Struggling with the sterile gowns and headdresses, her hands fumbled and she dropped things and then couldn’t get her feet into the bootie bottoms of the damn suit.

When she finally broke the seal and heard the hiss of the higher pressure being released, she felt like she was too late or too…

“…Ivie…Ivie…dearest Ivie……”

Silas was moving his head back and forth, his arms starting to pinwheel, his legs pumping restlessly under the sheets.

“I’m here! I’m here!”

Her voice was muffled and tinted with an electronic whine as it came through the speaker on the head cover.

But he turned to her. And seemed to recoil.

She put her palms out. “No, no, it’s me, I promise. It’s me in here.”

Ivie patted the suit. And then she was holding his hand and looking into those amazing pale eyes of his through the mask. “Silas?”

His face was like a skeletal version of what it had once been, the bones threatening to break through his skin, his eyes sunken in their sockets, his cheeks drawn in. His skin was gray and dry, his black hair hidden by the cooling unit on his head. His arms were thin as twigs, the flesh hanging off them in loose folds from where his muscles had atrophied.

And as he met her stare and started to smile…he was the most beautiful male she had ever seen.

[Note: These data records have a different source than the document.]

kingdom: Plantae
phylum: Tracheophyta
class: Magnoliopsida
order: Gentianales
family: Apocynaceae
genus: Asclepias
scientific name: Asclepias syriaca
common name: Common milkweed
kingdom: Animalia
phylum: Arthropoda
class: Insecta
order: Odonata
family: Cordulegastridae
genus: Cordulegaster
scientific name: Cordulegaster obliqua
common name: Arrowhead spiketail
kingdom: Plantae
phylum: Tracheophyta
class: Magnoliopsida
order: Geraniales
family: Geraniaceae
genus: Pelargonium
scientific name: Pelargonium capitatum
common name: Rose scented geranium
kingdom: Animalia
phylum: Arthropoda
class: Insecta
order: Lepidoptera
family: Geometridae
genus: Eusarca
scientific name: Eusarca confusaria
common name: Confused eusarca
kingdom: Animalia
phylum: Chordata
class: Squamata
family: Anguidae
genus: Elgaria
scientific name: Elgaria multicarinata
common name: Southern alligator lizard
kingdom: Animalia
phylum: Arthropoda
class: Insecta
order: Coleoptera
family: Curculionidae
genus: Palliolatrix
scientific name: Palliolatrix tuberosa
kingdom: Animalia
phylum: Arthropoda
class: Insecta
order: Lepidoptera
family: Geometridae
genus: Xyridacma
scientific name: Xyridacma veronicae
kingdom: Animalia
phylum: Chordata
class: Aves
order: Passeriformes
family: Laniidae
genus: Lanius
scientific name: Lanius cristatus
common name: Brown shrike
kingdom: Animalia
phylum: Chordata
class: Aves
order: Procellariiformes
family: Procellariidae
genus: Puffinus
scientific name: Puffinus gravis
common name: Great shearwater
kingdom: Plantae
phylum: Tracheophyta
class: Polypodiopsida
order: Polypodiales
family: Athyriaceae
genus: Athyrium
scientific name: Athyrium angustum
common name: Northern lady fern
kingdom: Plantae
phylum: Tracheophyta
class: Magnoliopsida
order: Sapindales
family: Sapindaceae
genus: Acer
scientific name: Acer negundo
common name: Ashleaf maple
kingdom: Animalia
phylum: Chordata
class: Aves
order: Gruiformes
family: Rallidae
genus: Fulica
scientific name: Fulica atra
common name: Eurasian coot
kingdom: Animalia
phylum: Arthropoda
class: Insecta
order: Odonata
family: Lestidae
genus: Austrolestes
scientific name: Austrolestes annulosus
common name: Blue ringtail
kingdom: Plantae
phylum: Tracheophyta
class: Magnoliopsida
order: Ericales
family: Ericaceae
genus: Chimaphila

“Why?” He motioned with a floppy hand at her headgear.

“You’ve had a bone marrow transplant. We need to not get you infected with anything. This is…for your protection…”

At that point, she started weeping, and she honestly couldn’t have said why. As tears streamed down and her mask got fogged up, there was no parceling the emotion she felt; it was one giant ball of love and relief and fresh terror this was a brief resurgence that was going to fail.

“Bone…marrow…?”

His voice was so weak and raspy, she could barely hear it, but it was the best thing that had ever entered her ears.